Rating: Summary: A Sci-Fi Story Especially Good for (Would-Be) Scientists Review: Gregory Benford, a professor of physics at the University of California, Irvine, provides an educational, rather than entertaining, sci-fi story. Actually, he writes in the afterword of this book, "I have endeavored to show . . . how scientists do think, work, and confront the unknown." The present reviewer is a physicist. So he enjoyed how the physicist-writer well expresses scientists' thinking, working, and loving. However, the reader who is a sci-fi aficionado but a layperson of science might find the long descriptions of scientific discussion by the characters a little tedious or difficult to understand. The author also gives satirical descriptions of politics and politicians.

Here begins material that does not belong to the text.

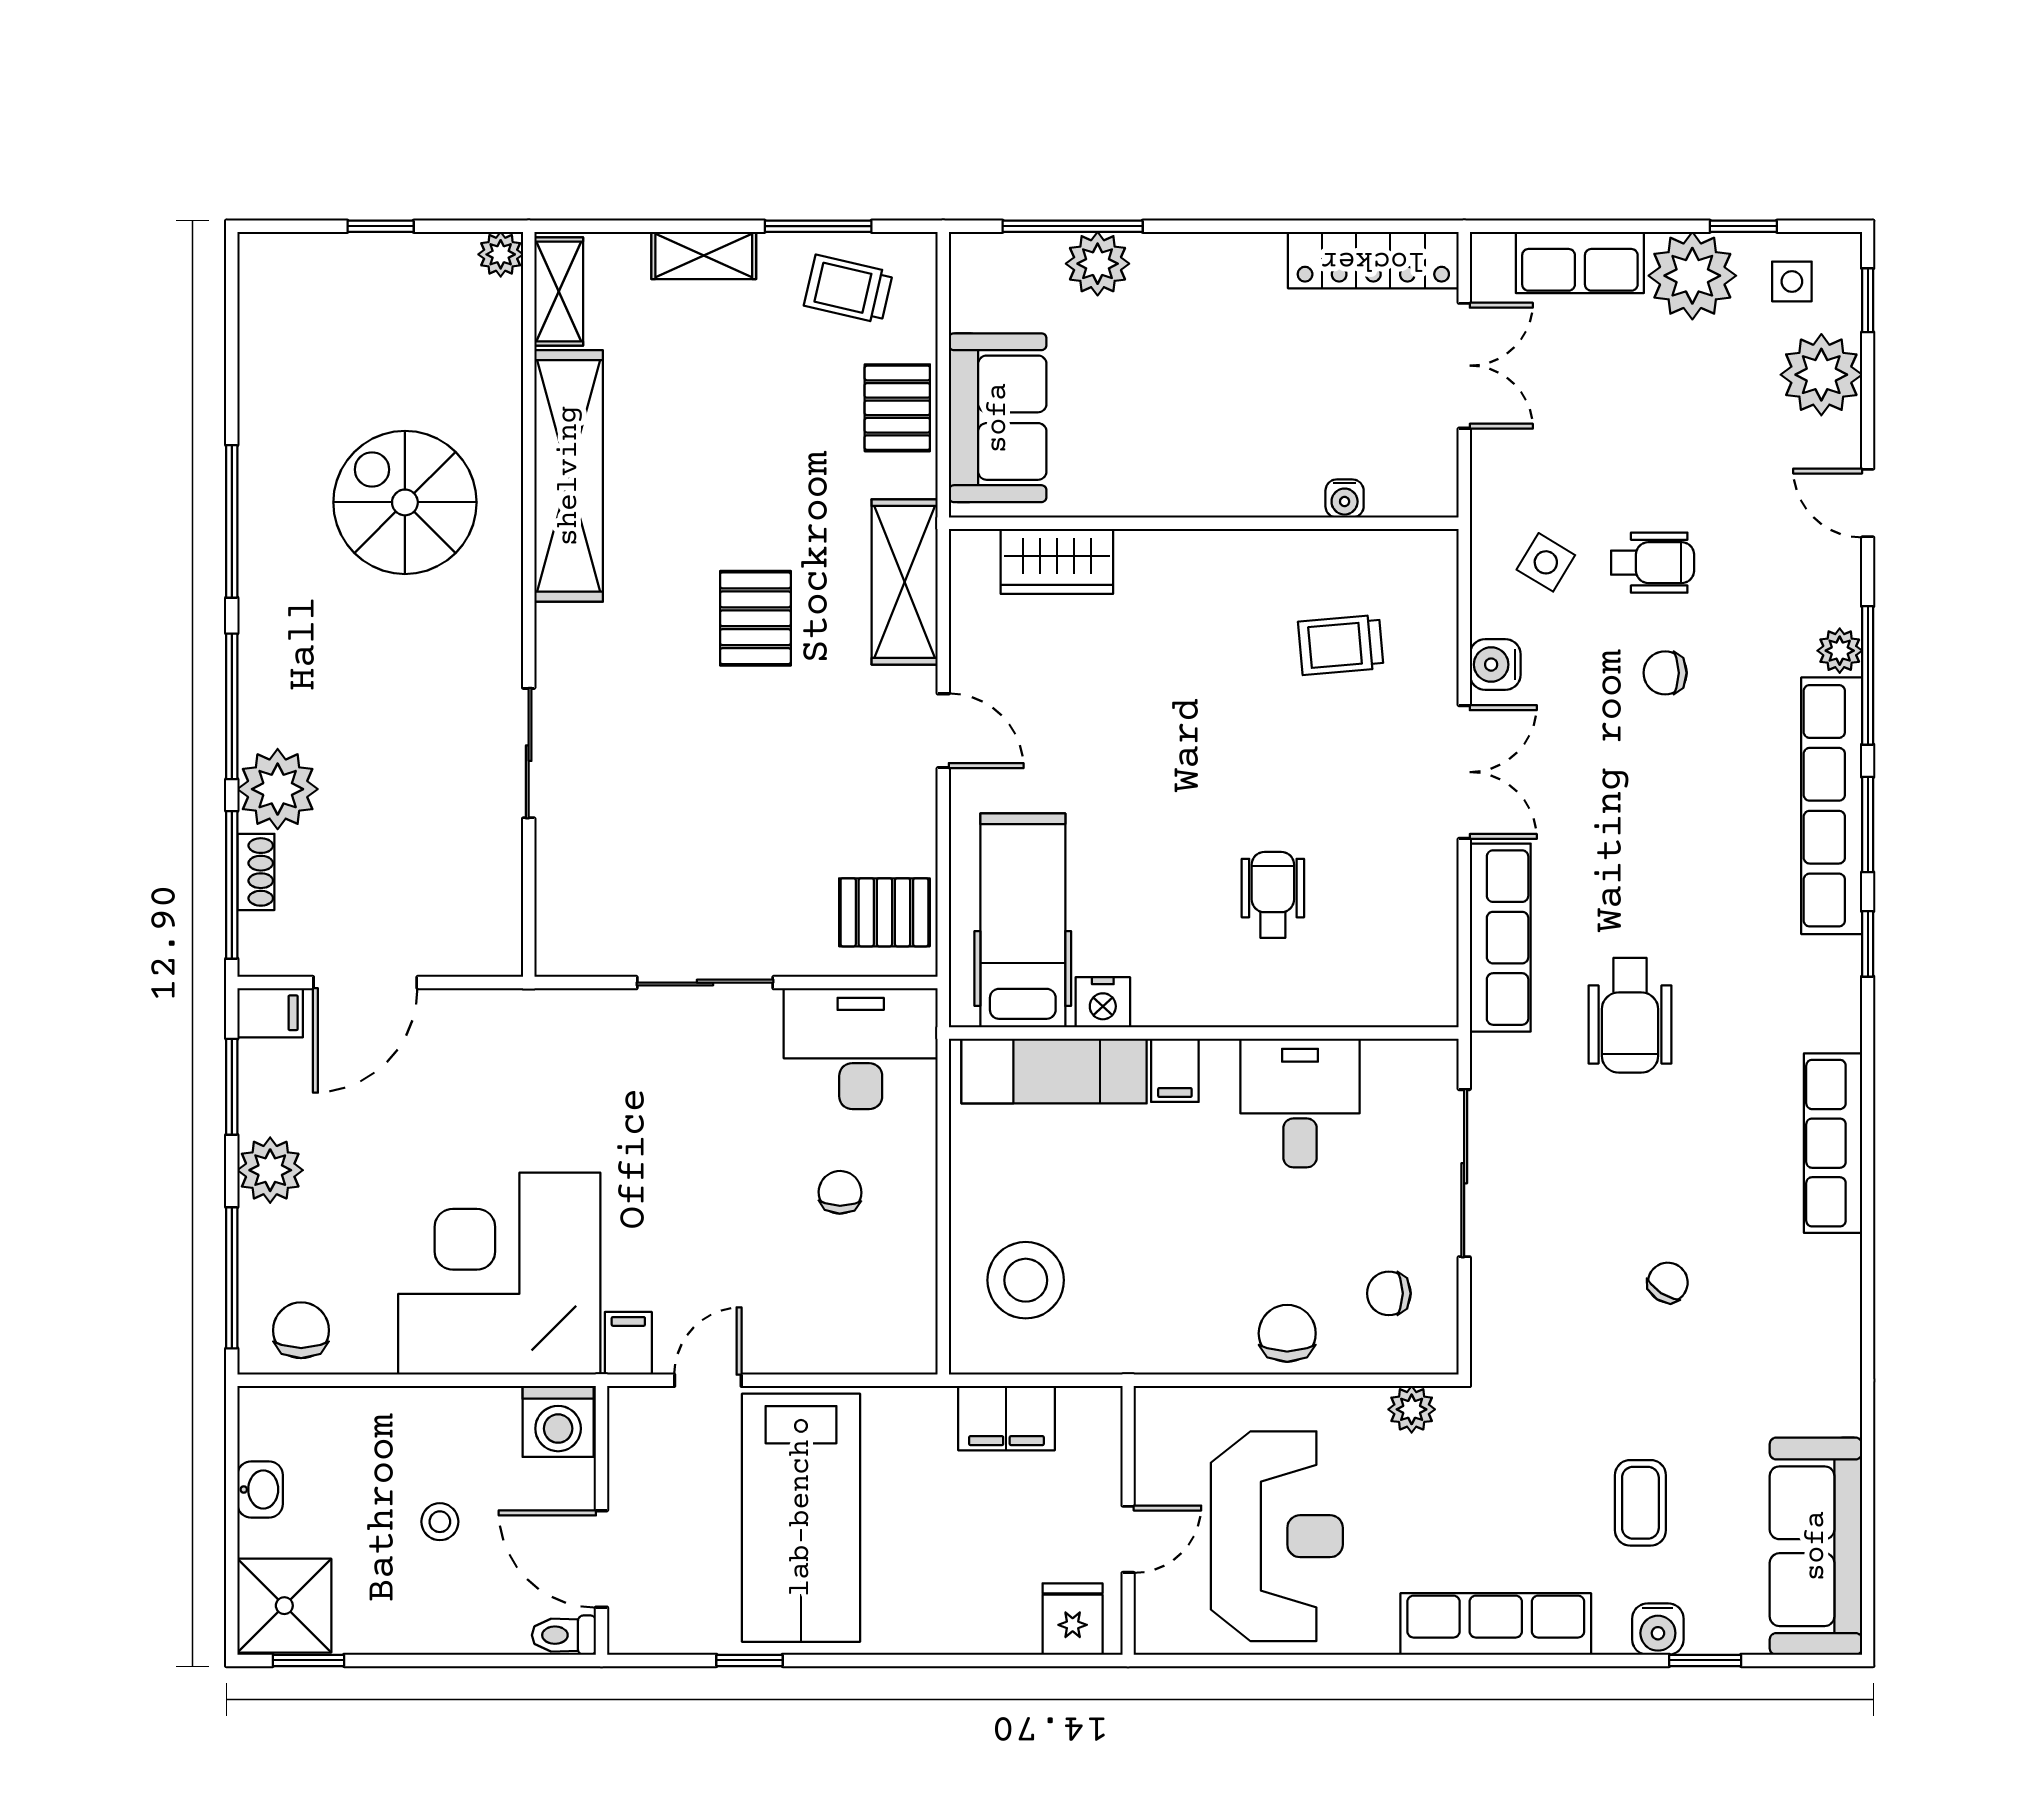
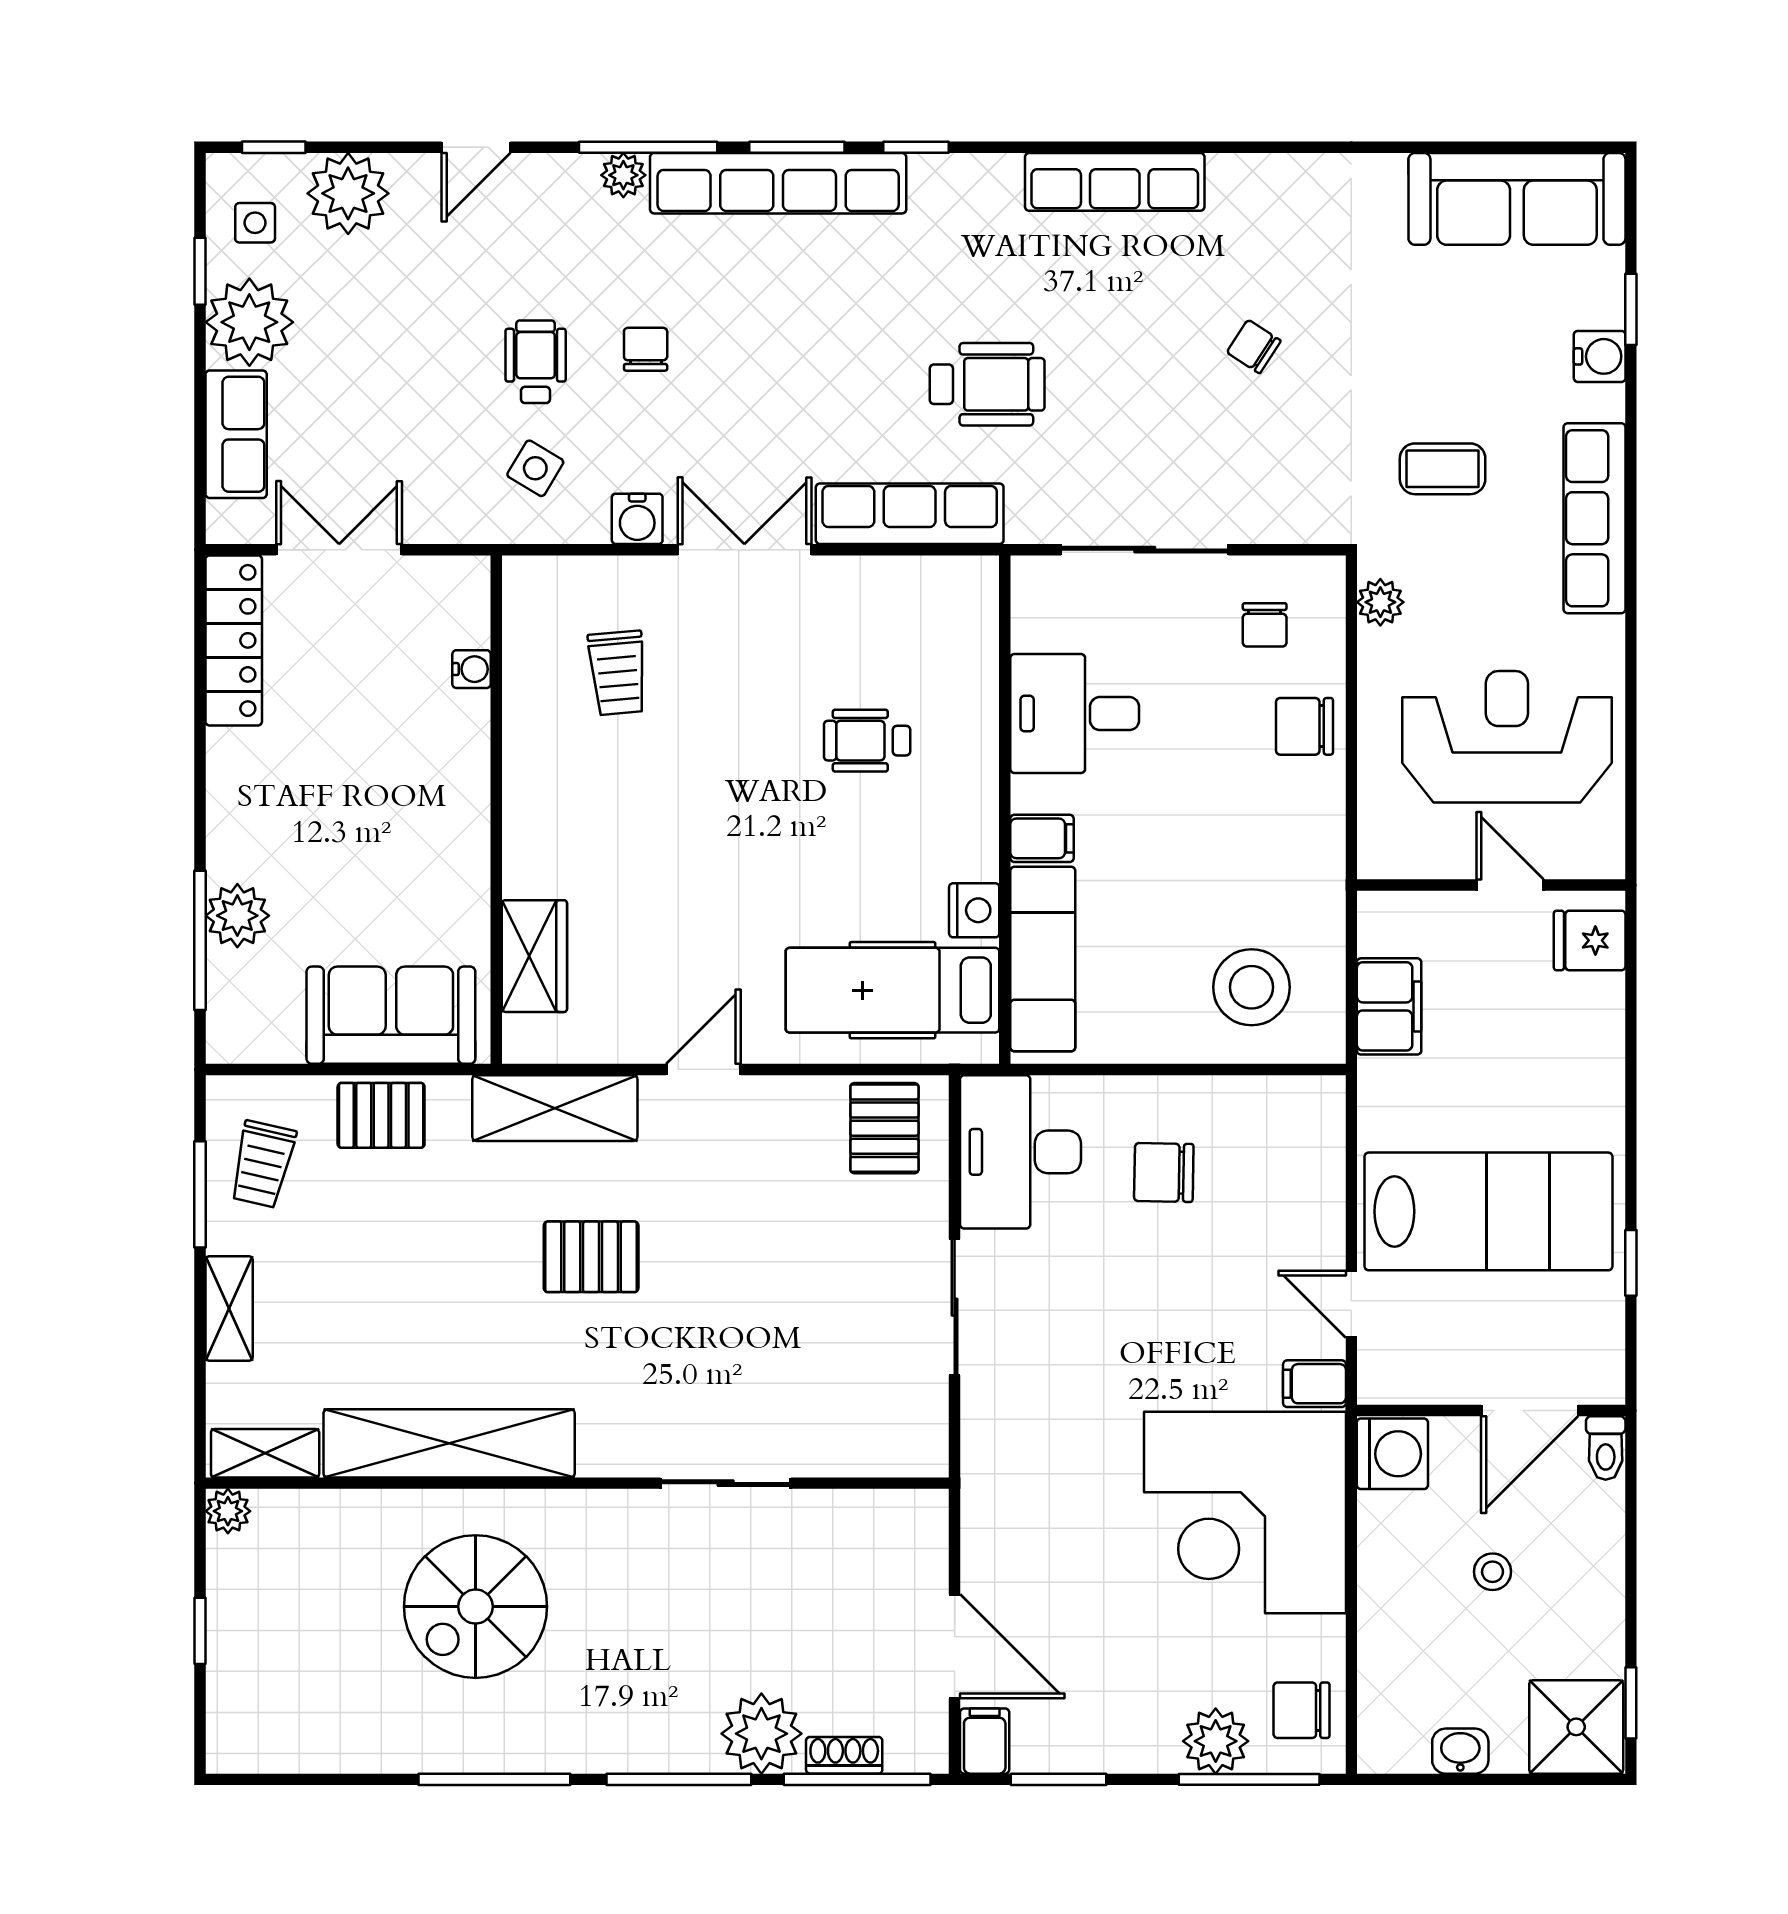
chair: (1665, 673) -> (646, 349), turned 180
plant: (270, 1170) -> (1216, 1741), moved
chair: (840, 1192) -> (1164, 1172), width x1.37, depth x1.37
coffee table: (1640, 1503) -> (1443, 469), moved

Educational and satirical descriptions are elements not of sci-fi but of purely literary novels. Thus the author seems to be writing for a genre partly unsuitable for his talent. The story begins when Benjamin Knowlton and his wife Channing, both working at an astronomical center in Hawaii, find a strange interstellar object. It is identified to be a black hole approaching Earth, and the name "Eater" proposed by Channing is adopted. The British astronomer Kingsley Dart joins the center. Channing, formerly a brilliant astronaut and now having a heavy cancer, and Kingsley feel an attractive force between themselves. The Eater has intelligence stored in its magnetic field, and sends messages to Earth, demanding its "remnants." Channing makes up her mind to . . . You will like this book very much, if you are a romantic scientist or hope to be one.
Rating: Summary: Not boring enough Review: Had this book been slightly more boring, I wouldn't have read so much of it. I kept waiting for some improvement.